Copy verbatim the block of lines in the entries below whose first line contains "ring dip: (152, 138)" and whose last line contains "thumb tip: (202, 168)". Leave out all other lines.

**Data supplied**
******************************
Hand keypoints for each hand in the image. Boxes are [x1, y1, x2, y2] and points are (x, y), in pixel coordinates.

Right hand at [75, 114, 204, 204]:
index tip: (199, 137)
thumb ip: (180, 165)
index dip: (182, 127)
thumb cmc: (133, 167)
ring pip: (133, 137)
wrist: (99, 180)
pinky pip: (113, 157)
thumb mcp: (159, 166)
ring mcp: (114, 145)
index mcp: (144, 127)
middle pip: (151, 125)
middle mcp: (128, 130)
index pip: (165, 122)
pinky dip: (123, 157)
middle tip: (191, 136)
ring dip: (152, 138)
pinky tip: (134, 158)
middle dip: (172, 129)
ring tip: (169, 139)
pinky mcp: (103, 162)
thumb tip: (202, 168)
******************************
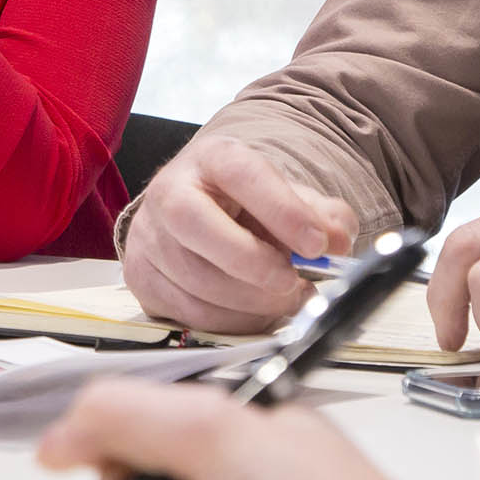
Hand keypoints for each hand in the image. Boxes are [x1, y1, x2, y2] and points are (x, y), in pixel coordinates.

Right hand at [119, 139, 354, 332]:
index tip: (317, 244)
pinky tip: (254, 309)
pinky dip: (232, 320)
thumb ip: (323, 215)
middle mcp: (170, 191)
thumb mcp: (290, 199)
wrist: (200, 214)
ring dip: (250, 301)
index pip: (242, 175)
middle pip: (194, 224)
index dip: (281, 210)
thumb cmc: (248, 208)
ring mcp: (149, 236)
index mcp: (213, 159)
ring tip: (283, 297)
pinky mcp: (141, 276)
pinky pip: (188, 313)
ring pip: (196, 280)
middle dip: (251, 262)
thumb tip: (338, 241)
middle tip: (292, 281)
******************************
**Exercise solution**
ring dip: (152, 138)
pinky tip: (134, 158)
middle dip: (172, 129)
ring tip: (169, 139)
pinky mcp: (103, 162)
thumb tip: (202, 168)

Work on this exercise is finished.